■ Exercise aim
Your reply should consist solely of the number of lines in the data that contain "pixels".

■ Material shown

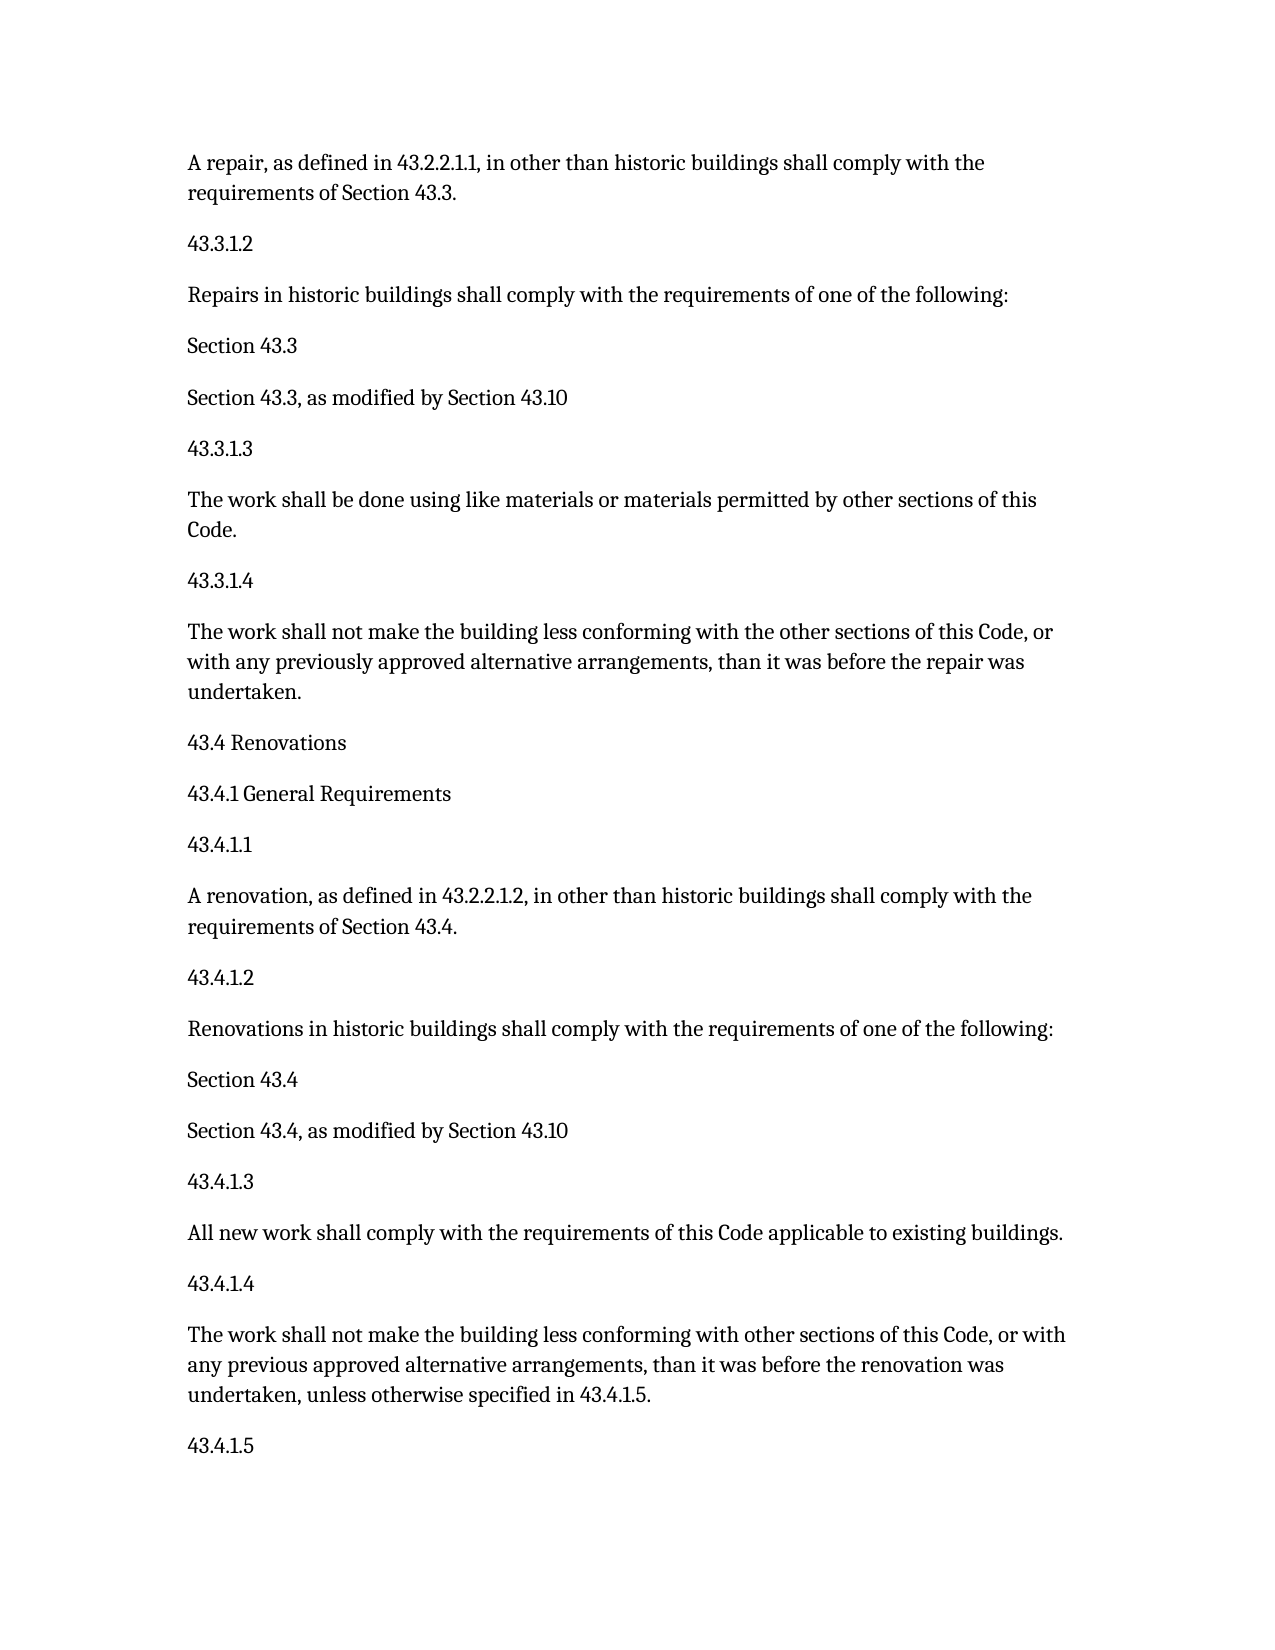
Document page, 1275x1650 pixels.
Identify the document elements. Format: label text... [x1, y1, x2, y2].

...

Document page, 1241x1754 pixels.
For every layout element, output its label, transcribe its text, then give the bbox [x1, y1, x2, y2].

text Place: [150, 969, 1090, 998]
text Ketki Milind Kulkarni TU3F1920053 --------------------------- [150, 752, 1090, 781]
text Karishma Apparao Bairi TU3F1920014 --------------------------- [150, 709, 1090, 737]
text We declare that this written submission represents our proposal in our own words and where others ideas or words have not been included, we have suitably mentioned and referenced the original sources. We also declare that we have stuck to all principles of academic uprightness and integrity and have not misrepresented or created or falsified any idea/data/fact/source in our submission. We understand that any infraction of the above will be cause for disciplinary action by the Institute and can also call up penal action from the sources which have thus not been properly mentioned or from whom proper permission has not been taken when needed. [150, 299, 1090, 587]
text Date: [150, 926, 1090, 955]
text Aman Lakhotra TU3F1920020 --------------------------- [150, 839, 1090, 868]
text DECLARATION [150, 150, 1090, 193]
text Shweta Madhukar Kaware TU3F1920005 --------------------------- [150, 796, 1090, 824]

==

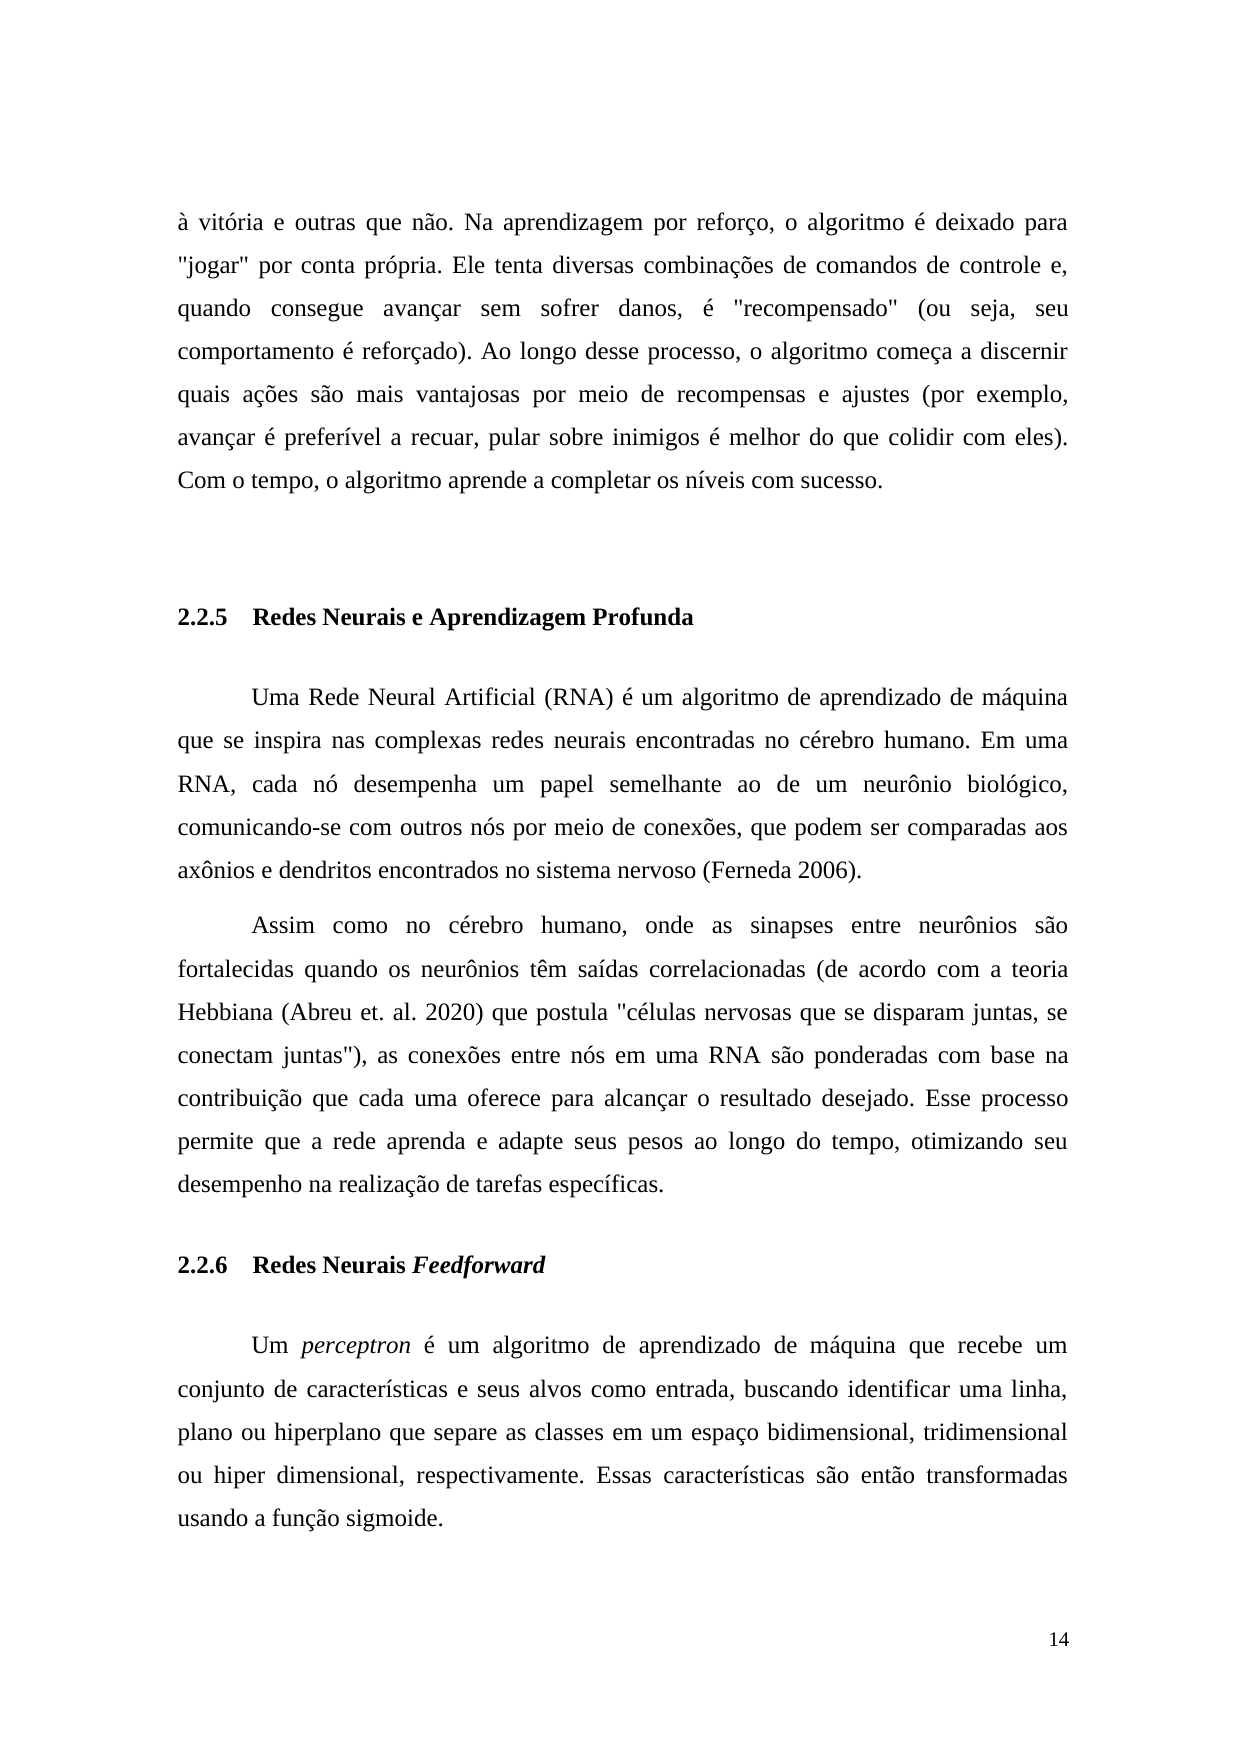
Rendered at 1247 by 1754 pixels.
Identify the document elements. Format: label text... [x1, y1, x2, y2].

■ Answer box
3